For a long time I would refuse to recap TurboCD base unit and even pay someone else because when I did mine, it was a bit convoluted. Multiple PCB boards with non-removable wires, lots of metal RF shields designed to cut fingers if you didn't throw it away promptly, and a lot of flipping the whole mess of wires and PCB to get every caps done. It wasn't worth the effort for me, I'd sooner pay someone $100 to do any CD base I come across than to fix it again myself. Today PSP was just added to the list. I had a black PSP 2000 but I didn't like plain black color and found an used limited edition PSP that was dead. It took me many hours to take it apart, find out the mainboard was fried and the UMD had ripped cable somehow so I had to move every single parts from my black PSP. 200 parts, 5,000 screws, and 8 aspirins later plus one very stubborn spring, I had to recheck everything and reseat the tiny cables before I got my transplated PSP working again. I figure I spent around 8 hours total, most of those wasted on that stupid spring that refused to let go and refused to come back in. Not worth it, and this was on an official Sony shell not some cheap POS chinese custom colored shell that people on Youtube described as worse. No one could pay me enough to do any PSP models. Is there any systems that you would refuse to repair or mod even if someone paid you?
Dreamcast. I've only modded 5 systems but had 3 that died, the drive units just decided not to read discs anymore during the process and only load to the main menu.
Some systems are very fiddly. I'd always decline handhelds, super tiny screws, tiny flex cable galore fuck it.
Strange, I always found the DC to be a very robust system, and I've worked on a lot of them. Is it possible you used the wrong screws to secure the GD-ROM drive unit? That's a very effective way of killing them.
PS3 controllers. I hate them. Its impossible too get it back together and working at the same time xD
I once sent myself cross eyed trying to solder a 0402 resistor back on a jtag xenon 360, definately get u good at soldering small SMD components. Also screen repairs on iPhone 4, never again, u have to strip it right down to the motherboard, spent 20 mins looking through carpet for a screw barely a mm in size. Other than that, if it needs fixing/ modding, I will keep going until it dies or I go insane.

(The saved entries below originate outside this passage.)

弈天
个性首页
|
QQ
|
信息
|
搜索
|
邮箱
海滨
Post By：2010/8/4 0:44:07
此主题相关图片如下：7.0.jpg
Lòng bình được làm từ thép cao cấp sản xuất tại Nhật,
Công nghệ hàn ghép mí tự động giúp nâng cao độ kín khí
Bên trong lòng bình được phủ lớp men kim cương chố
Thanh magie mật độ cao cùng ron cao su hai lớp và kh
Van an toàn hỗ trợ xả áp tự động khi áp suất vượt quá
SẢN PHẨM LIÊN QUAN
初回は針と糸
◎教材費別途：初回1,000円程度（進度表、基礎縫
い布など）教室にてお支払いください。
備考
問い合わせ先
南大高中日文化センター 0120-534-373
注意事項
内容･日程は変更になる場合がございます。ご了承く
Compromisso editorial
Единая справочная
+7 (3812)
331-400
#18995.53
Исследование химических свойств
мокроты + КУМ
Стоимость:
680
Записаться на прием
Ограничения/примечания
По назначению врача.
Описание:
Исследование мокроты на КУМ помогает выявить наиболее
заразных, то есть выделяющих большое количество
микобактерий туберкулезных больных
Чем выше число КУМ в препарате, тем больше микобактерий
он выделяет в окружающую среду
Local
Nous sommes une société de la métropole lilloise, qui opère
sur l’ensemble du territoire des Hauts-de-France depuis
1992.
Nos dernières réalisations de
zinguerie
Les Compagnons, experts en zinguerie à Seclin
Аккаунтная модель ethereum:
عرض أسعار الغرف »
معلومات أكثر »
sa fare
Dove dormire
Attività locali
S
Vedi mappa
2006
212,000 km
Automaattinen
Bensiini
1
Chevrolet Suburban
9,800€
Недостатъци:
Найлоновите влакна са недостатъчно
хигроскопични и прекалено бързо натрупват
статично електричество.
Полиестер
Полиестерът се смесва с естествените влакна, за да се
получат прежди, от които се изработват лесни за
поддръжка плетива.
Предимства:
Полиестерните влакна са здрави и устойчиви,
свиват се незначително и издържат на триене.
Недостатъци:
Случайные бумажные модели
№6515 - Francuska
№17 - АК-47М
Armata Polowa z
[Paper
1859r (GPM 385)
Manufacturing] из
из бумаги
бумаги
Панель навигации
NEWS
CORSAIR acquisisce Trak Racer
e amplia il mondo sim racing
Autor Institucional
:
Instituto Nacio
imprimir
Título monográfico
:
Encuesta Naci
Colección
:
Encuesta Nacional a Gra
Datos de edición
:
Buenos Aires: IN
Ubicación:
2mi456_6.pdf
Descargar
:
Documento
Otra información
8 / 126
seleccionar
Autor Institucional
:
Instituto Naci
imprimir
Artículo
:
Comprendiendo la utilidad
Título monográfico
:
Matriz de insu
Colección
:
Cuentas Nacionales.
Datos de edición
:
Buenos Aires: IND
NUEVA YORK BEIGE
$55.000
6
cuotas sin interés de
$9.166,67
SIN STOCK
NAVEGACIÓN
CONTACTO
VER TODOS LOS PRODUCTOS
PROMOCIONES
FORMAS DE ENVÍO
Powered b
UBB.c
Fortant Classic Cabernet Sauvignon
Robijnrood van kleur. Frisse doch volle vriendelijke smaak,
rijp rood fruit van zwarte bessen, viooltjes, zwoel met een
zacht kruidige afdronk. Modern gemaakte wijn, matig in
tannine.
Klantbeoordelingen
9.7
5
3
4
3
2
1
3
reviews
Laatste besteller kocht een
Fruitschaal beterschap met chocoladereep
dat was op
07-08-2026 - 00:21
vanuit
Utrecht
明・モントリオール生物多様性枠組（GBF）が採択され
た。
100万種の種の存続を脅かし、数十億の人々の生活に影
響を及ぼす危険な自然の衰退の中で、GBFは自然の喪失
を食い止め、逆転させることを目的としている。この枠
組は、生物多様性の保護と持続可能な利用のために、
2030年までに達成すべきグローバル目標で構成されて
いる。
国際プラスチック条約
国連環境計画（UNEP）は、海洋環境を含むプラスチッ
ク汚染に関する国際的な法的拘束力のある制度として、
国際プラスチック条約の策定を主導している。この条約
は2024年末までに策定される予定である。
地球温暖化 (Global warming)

My atomiswave motherboard must have a crack in a trace between pcb layers between a RAM chip and the BGA graphics chip :/ I even replaced the (pretty fiddly) RAM chip, to no avail. I have no idea how I can fix it, there's just no way I can physically do it :/
Any DS with a faulty top screen and Dualshock 3 controllers, those things just explode into a million pieces as soon as they're taken apart.
lol DS3 controllers aren't that bad, though I admit the first time I opened it it was pretty annoying. After you deal with a few of them they're easy to deal with. I generally dislike working with phones and laptops (some are much worse than others), though I didn't "swear them off". They weren't designed to be easily user-serviceable.